* **DATA TO USE**:
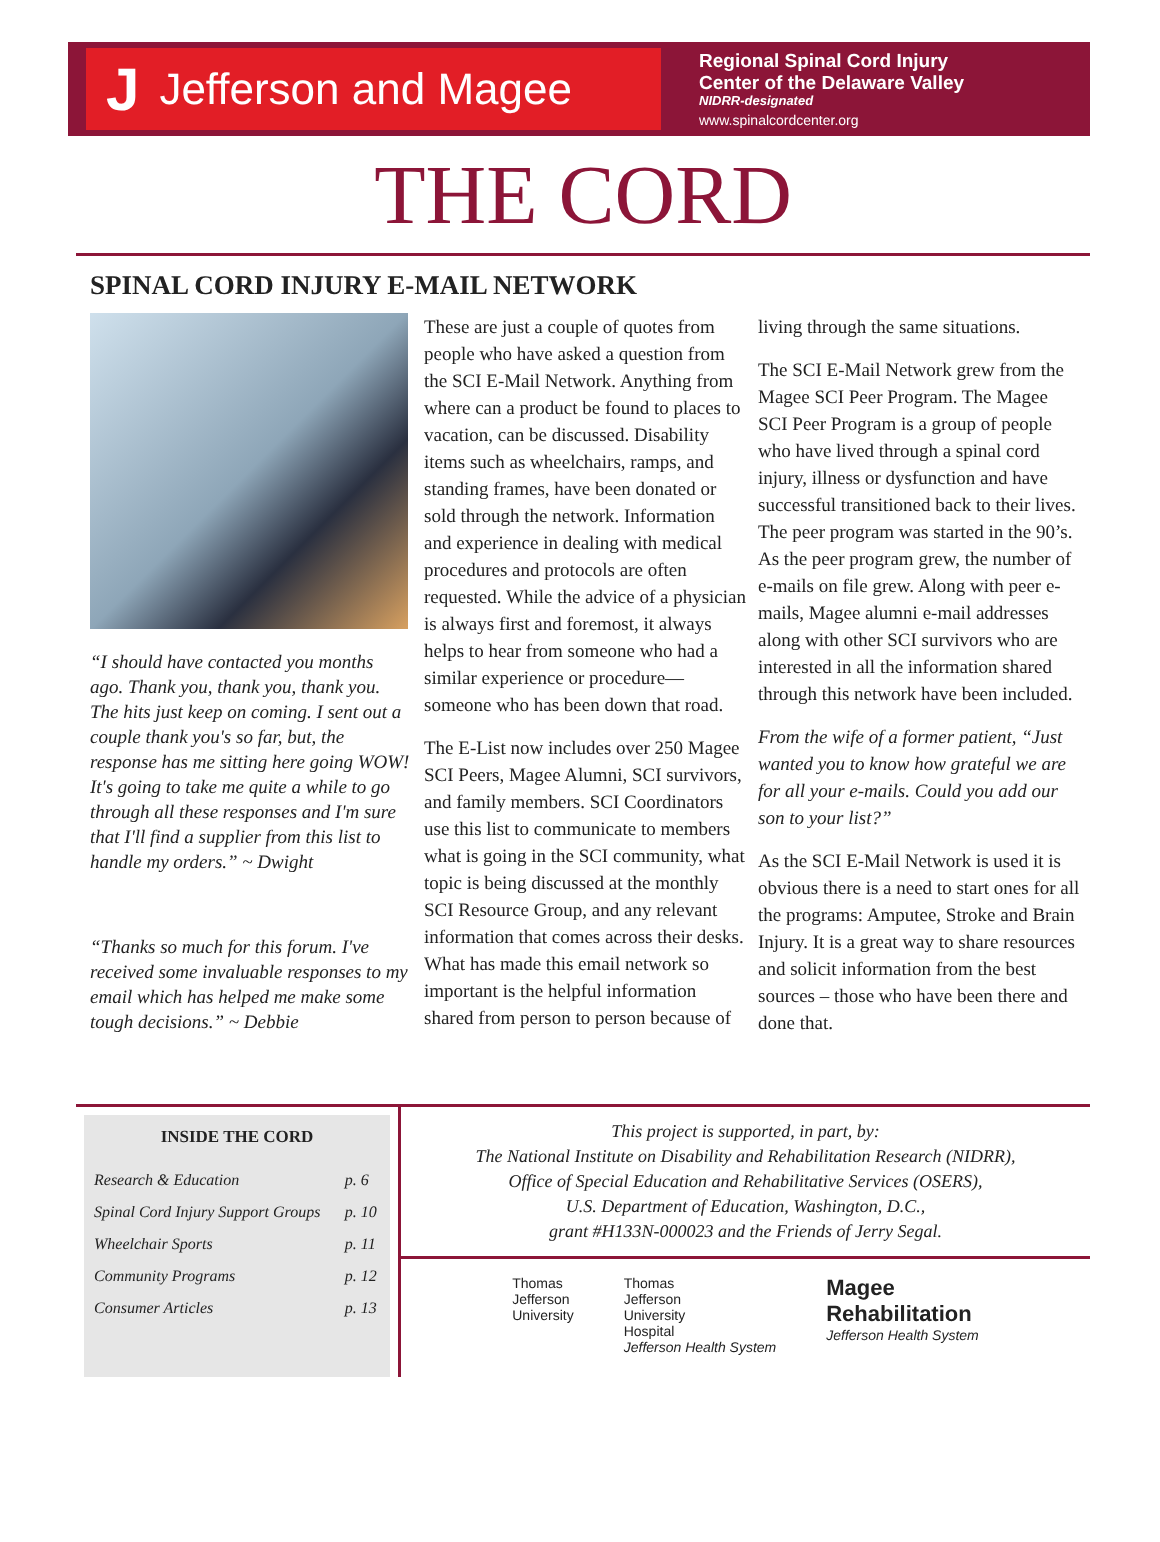J Jefferson and Magee
Regional Spinal Cord Injury
Center of the Delaware Valley
NIDRR-designated
www.spinalcordcenter.org
THE CORD
SPINAL CORD INJURY E-MAIL NETWORK
“I should have contacted you months ago. Thank you, thank you, thank you. The hits just keep on coming. I sent out a couple thank you's so far, but, the response has me sitting here going WOW! It's going to take me quite a while to go through all these responses and I'm sure that I'll find a supplier from this list to handle my orders.” ~ Dwight
“Thanks so much for this forum. I've received some invaluable responses to my email which has helped me make some tough decisions.” ~ Debbie
These are just a couple of quotes from people who have asked a question from the SCI E-Mail Network. Anything from where can a product be found to places to vacation, can be discussed. Disability items such as wheelchairs, ramps, and standing frames, have been donated or sold through the network. Information and experience in dealing with medical procedures and protocols are often requested. While the advice of a physician is always first and foremost, it always helps to hear from someone who had a similar experience or procedure—someone who has been down that road.
The E-List now includes over 250 Magee SCI Peers, Magee Alumni, SCI survivors, and family members. SCI Coordinators use this list to communicate to members what is going in the SCI community, what topic is being discussed at the monthly SCI Resource Group, and any relevant information that comes across their desks. What has made this email network so important is the helpful information shared from person to person because of
living through the same situations.
The SCI E-Mail Network grew from the Magee SCI Peer Program. The Magee SCI Peer Program is a group of people who have lived through a spinal cord injury, illness or dysfunction and have successful transitioned back to their lives. The peer program was started in the 90’s. As the peer program grew, the number of e-mails on file grew. Along with peer e-mails, Magee alumni e-mail addresses along with other SCI survivors who are interested in all the information shared through this network have been included.
From the wife of a former patient, “Just wanted you to know how grateful we are for all your e-mails. Could you add our son to your list?”
As the SCI E-Mail Network is used it is obvious there is a need to start ones for all the programs: Amputee, Stroke and Brain Injury. It is a great way to share resources and solicit information from the best sources – those who have been there and done that.
INSIDE THE CORD
| Research & Education | p. 6 |
| Spinal Cord Injury Support Groups | p. 10 |
| Wheelchair Sports | p. 11 |
| Community Programs | p. 12 |
| Consumer Articles | p. 13 |
This project is supported, in part, by:
The National Institute on Disability and Rehabilitation Research (NIDRR),
Office of Special Education and Rehabilitative Services (OSERS),
U.S. Department of Education, Washington, D.C.,
grant #H133N-000023 and the Friends of Jerry Segal.
Thomas
Jefferson
University
Thomas
Jefferson
University
Hospital
Jefferson Health System
Magee
Rehabilitation
Jefferson Health System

* **TASK DIRECTIONS**: Without the pictures, extract every entry verbatim.

* **SOLUTION TO THIS PROBLEM**:
J Jefferson and Magee
Regional Spinal Cord Injury
Center of the Delaware Valley
NIDRR-designated
www.spinalcordcenter.org
THE CORD
SPINAL CORD INJURY E-MAIL NETWORK
“I should have contacted you months ago. Thank you, thank you, thank you. The hits just keep on coming. I sent out a couple thank you's so far, but, the response has me sitting here going WOW! It's going to take me quite a while to go through all these responses and I'm sure that I'll find a supplier from this list to handle my orders.” ~ Dwight
“Thanks so much for this forum. I've received some invaluable responses to my email which has helped me make some tough decisions.” ~ Debbie
These are just a couple of quotes from people who have asked a question from the SCI E-Mail Network. Anything from where can a product be found to places to vacation, can be discussed. Disability items such as wheelchairs, ramps, and standing frames, have been donated or sold through the network. Information and experience in dealing with medical procedures and protocols are often requested. While the advice of a physician is always first and foremost, it always helps to hear from someone who had a similar experience or procedure—someone who has been down that road.
The E-List now includes over 250 Magee SCI Peers, Magee Alumni, SCI survivors, and family members. SCI Coordinators use this list to communicate to members what is going in the SCI community, what topic is being discussed at the monthly SCI Resource Group, and any relevant information that comes across their desks. What has made this email network so important is the helpful information shared from person to person because of
living through the same situations.
The SCI E-Mail Network grew from the Magee SCI Peer Program. The Magee SCI Peer Program is a group of people who have lived through a spinal cord injury, illness or dysfunction and have successful transitioned back to their lives. The peer program was started in the 90’s. As the peer program grew, the number of e-mails on file grew. Along with peer e-mails, Magee alumni e-mail addresses along with other SCI survivors who are interested in all the information shared through this network have been included.
From the wife of a former patient, “Just wanted you to know how grateful we are for all your e-mails. Could you add our son to your list?”
As the SCI E-Mail Network is used it is obvious there is a need to start ones for all the programs: Amputee, Stroke and Brain Injury. It is a great way to share resources and solicit information from the best sources – those who have been there and done that.
INSIDE THE CORD
| Research & Education | p. 6 |
| Spinal Cord Injury Support Groups | p. 10 |
| Wheelchair Sports | p. 11 |
| Community Programs | p. 12 |
| Consumer Articles | p. 13 |
This project is supported, in part, by:
The National Institute on Disability and Rehabilitation Research (NIDRR),
Office of Special Education and Rehabilitative Services (OSERS),
U.S. Department of Education, Washington, D.C.,
grant #H133N-000023 and the Friends of Jerry Segal.
Thomas
Jefferson
University
Thomas
Jefferson
University
Hospital
Jefferson Health System
Magee
Rehabilitation
Jefferson Health System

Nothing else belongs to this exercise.